На тоталитарном поселке, где я провел некоторое число своих юных лет, нравы царили не самые мягкие. И не самые жесткие.
И даже самые жесткие по тому жестокому времени запреты, типа табу на игру в футбол на школьном поле в урочное время, легко обходились при известном умении договариваться, не лезть в залупу на рожон и находить компромисс, но стоило проявить свой глупый норов или потерять на секунду бдительность, как начиналось неприятное.
Приблизительно, как в нынешней демократической Украине – отвернулся на секунду и ага, расслабился – и получил в бубен. Снова и снова. И в тоже время рядом, то есть на соседней площадке, на расстоянии вытянутой руки фактически, находится совершенно бодрый человек, которые ездит на авто, что стоит приблизительно столько, сколько вся его семья зарабатывает за десять лет, и ремонт он уже делает второй за пять лет зачем-то. И утверждает, что все честным трудом и копеечка к копеечке. Многие верят.

- [Входные данные]
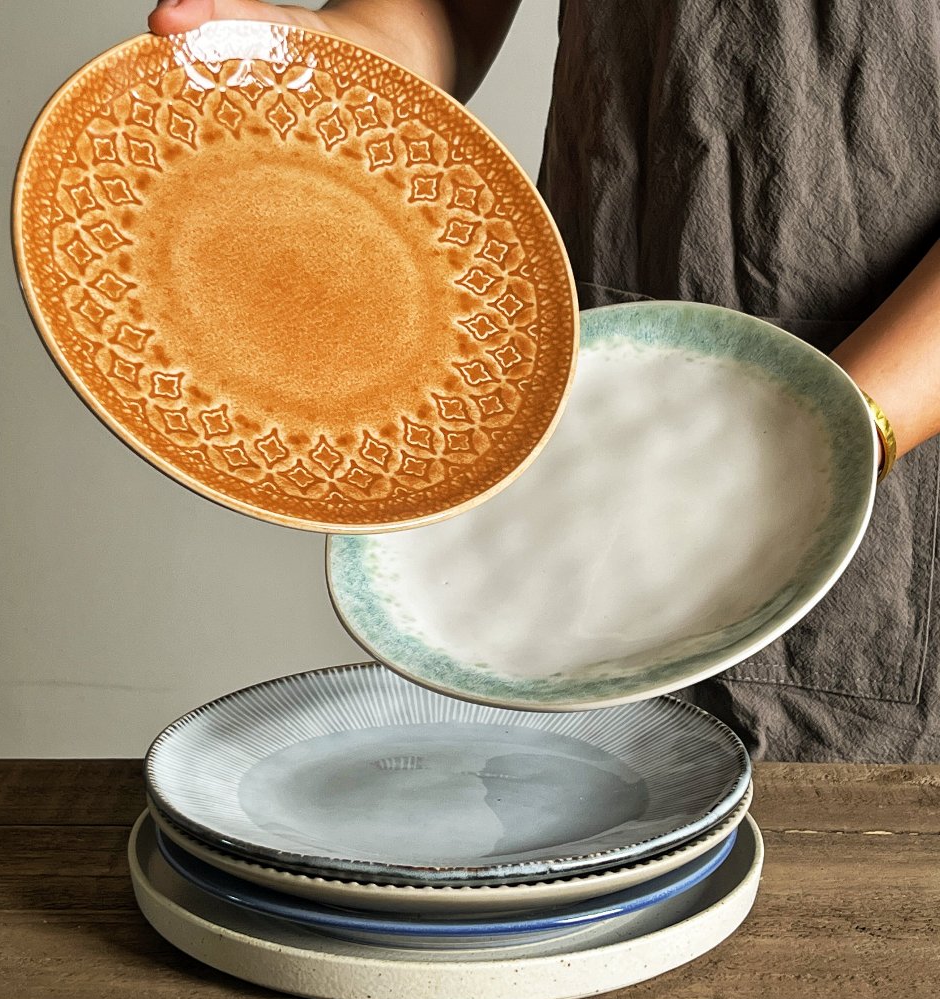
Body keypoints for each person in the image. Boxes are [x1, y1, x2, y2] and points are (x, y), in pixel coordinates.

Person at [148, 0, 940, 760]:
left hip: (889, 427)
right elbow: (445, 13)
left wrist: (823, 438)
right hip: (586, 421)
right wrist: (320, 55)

- [Условия заданий]
A. Переведите на английский язык предложение из цитируемого отрывка: «И утверждает, что все честным трудом и копеечка к копеечке».
B. Повторите фрагмент цитируемого отрывка от слов «Приблизительно, как в» вплоть до слов «копеечке. Многие верят.» включительно.
C. Ответьте на вопросы по цитируемому отрывку.
(i) Какой запрет приведен как пример самых жестких запретов того времени?
(ii) Сколько лет должна зарабатывать вся семья соседа, чтобы набрать стоимость его автомобиля?
(iii) Какой по счету ремонт за пять лет делает сосед?

- [Ответы по номерам]
A. And he claims that it was all earned by honest work, kopeck by kopeck.

B.
Приблизительно, как в нынешней демократической Украине – отвернулся на секунду и ага, расслабился – и получил в бубен. Снова и снова. И в тоже время рядом, то есть на соседней площадке, на расстоянии вытянутой руки фактически, находится совершенно бодрый человек, которые ездит на авто, что стоит приблизительно столько, сколько вся его семья зарабатывает за десять лет, и ремонт он уже делает второй за пять лет зачем-то. И утверждает, что все честным трудом и копеечка к копеечке. Многие верят.

C.
(i) Табу на игру в футбол на школьном поле в урочное время.
(ii) Десять лет.
(iii) Второй.